Soccer Rules for Shin Guards

World Series of Fooball - Los Angeles Galaxy v Chelsea FC

Soccer is a game of skill, but it is not without its brute moments. As players tackle the ball they may inadvertently -- and sometimes purposefully -- kick the shins of their opponents. To prevent injuries, FIFA -- the world's governing body for soccer whose rules are adopted by U.S. Soccer -- requires players to wear shin guards. These shin guards must adhere to specific rules that ensure they are safe and offer protection.


Shin guards have been used in soccer as early as the 1800s, when players would wear them under thick wool socks. By the 1950s and 1960s, however, shin guards had fallen out of favor with soccer players as the game became more refined and less rough. At the time, there were no rules requiring players to wear shin guards. It was not until 1990 that FIFA made shin guards a required part of the player's equipment.


FIFA's laws of the game specify that shin guards must be made of "rubber, plastic or a similar suitable material." What is considered a "similar suitable material" is left to discretion of the referee, who must decide if the equipment poses a risk either to the player wearing it or any other players on the field. The shin guards must also provide a "reasonable degree of protection" in the opinion of the referee.

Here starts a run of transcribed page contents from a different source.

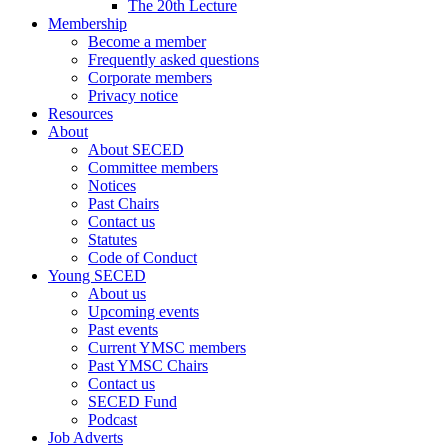
The 20th Lecture
Membership
Become a member
Frequently asked questions
Corporate members
Privacy notice
Resources
About
About SECED
Committee members
Notices
Past Chairs
Contact us
Statutes
Code of Conduct
Young SECED
About us
Upcoming events
Past events
Current YMSC members
Past YMSC Chairs
Contact us
SECED Fund
Podcast
Job Adverts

A player's shin guards must be worn under his socks, so that they are completely covered. Soccer players wear tall socks that come up to the point just below the knee, meaning that shin guards can cover up to that point. If a player's socks come down during the game, revealing his shin guards, the referee will ask him to pull his socks back up.

Checking Equipment

All players' equipment, including shin guards, must be inspected by the referee and his assistants before the game. They will check to see that all the players are wearing shin guards and that they are safe. If a player's shin guards come off or become defective during the game, the referee can send the player off, without stopping the play. The player can return to the field once they have been fixed and the referee or one of his assistants has inspected them.